Chinese Text Project


About Unicode characters

Characters used on computers in word-processing and other applications as well as on the internet are generally represented by numbers - each character is assigned a different number, and the number is used internally to represent a particular character - for example the number 65 is used to represent the English letter A. The Unicode standard extends this idea to include the majority of characters in common use around the world, including common Chinese characters, and many ancient character forms.

Dictionary entries on this site list the Unicode number for a character directly beneath the character itself. This number is written in hexadecimal notation, and is preceded by the characters "U+" to indicate that it is a unicode number. To find out which Chinese character a Unicode number represents, you can enter it directly in the dictionary search box.

Duplicate characters

One problem with Unicode is that certain identical or near-identical characters have been assigned more than one unicode number. What this means is that from a user perspective, two characters which appear identical or near-identical when displayed may actually be represented by different Unicode numbers, and so considered by computer software to be different characters, even though they may appear identical. Sometimes the two characters may appear identically when displayed in one font, and yet different from each other in another font.

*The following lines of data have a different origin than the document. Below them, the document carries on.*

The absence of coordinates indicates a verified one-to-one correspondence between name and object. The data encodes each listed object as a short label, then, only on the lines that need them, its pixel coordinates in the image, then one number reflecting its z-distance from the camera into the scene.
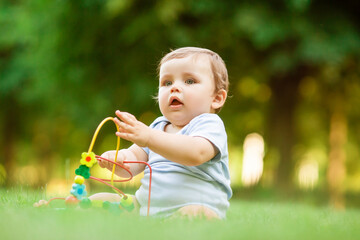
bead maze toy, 2.47
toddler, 2.44
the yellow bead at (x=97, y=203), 2.65
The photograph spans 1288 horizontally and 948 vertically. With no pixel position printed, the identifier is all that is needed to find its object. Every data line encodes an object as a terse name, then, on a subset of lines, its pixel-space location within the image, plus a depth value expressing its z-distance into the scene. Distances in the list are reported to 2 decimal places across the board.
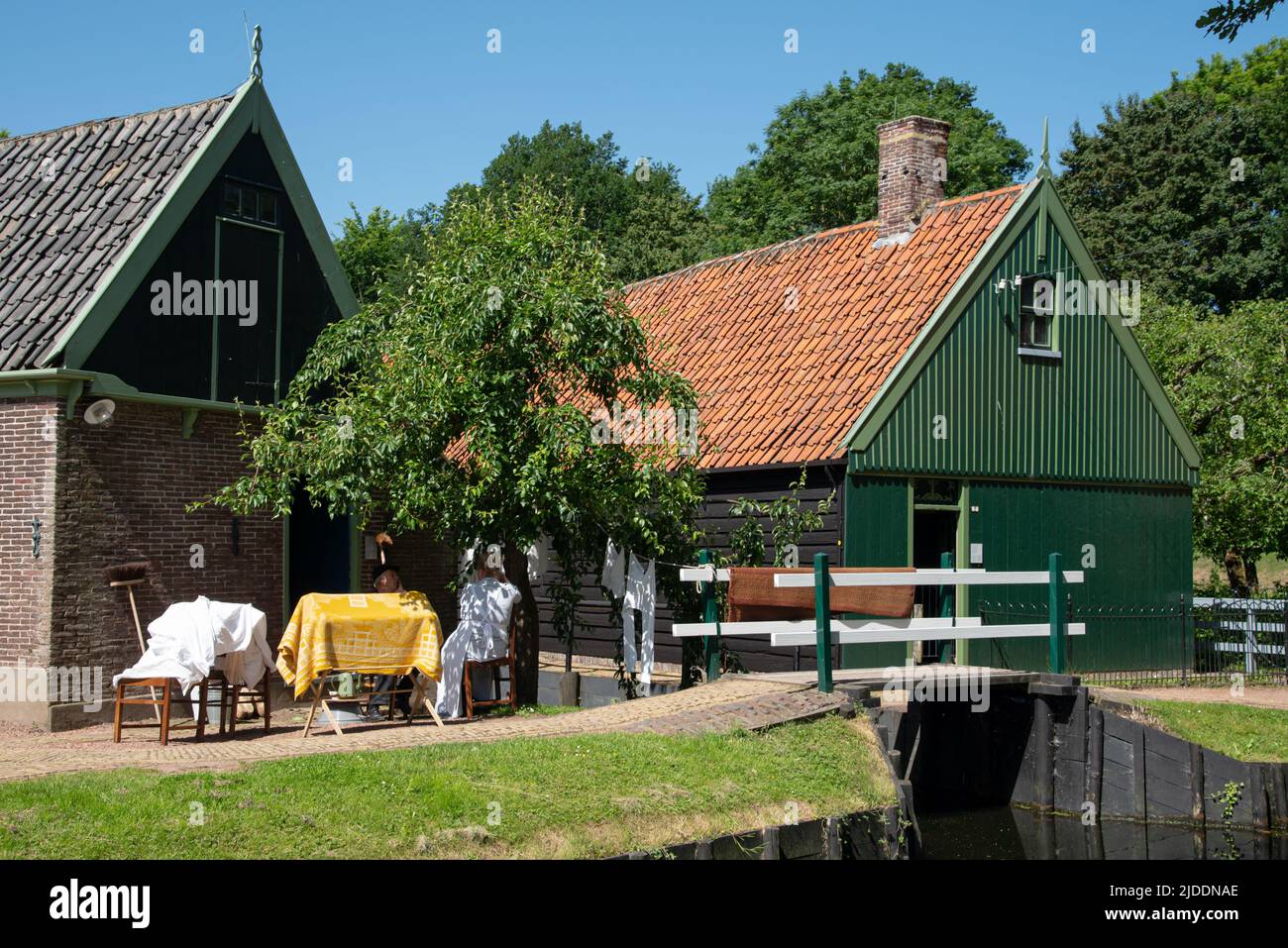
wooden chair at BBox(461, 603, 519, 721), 13.73
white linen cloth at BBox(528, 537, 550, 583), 16.91
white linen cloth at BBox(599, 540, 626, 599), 15.42
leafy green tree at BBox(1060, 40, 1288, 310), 37.84
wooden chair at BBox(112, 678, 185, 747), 11.86
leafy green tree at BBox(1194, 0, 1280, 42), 13.66
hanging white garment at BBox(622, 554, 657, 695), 15.70
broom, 14.21
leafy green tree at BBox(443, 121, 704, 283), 45.31
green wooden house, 18.80
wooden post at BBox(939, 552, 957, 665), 15.54
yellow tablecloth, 12.31
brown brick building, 13.76
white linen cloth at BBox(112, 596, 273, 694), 12.01
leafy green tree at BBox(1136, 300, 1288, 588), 24.02
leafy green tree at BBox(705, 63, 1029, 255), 40.03
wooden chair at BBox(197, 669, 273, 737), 12.58
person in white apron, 13.73
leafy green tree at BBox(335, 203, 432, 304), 46.03
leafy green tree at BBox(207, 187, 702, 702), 13.82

For example, according to the Unicode standard, the numbers U+4E0D and U+F967 both represent a character which should be displayed as "不" (in practice, one of these two may not be displayed on all systems since not all fonts include all characters). This causes a problem if some occurrences of the character are represented as one number, and other occurrences with the other number; since software treats these as being different characters because they have different numbers, when one searches for "不 (U+4E0D)" only those occurrences with the same number will be found, while those stored as "不 (U+F967)" are not.


To get around this problem, the Chinese Text Project normalizes those characters which have such identical or near-identical pairs by only allowing one representation to occur in the database. For example, in the above case, every occurrence of the character "不" is stored as "不 (U+4E0D)", and no occurrences of "不 (U+F967)" are allowed. "不 (U+F967)" can still be looked up in the dictionary, where it displays a warning message indicating that this character has been normalized to "不 (U+4E0D)". If you search the textual database for "不 (U+F967)", it will automatically be translated into "不 (U+4E0D)", and so should give the expected result.

Normalized characters

All characters currently normalized in the CTP are displayed below. Depending upon the fonts installed on your computer, some of these characters may be very similar but distinct, and some may not display at all (see the Font Test Page for more details).

The main rationale in defining this list is one of utility: if it is not useful for the system to distinguish between two different characters, then they should be normalized. In particular, if the differences between two semantically equivalent character forms are so small that they cannot be reliably distinguished in preserved texts, then the characters will be normalized even though they do represent distinct character forms.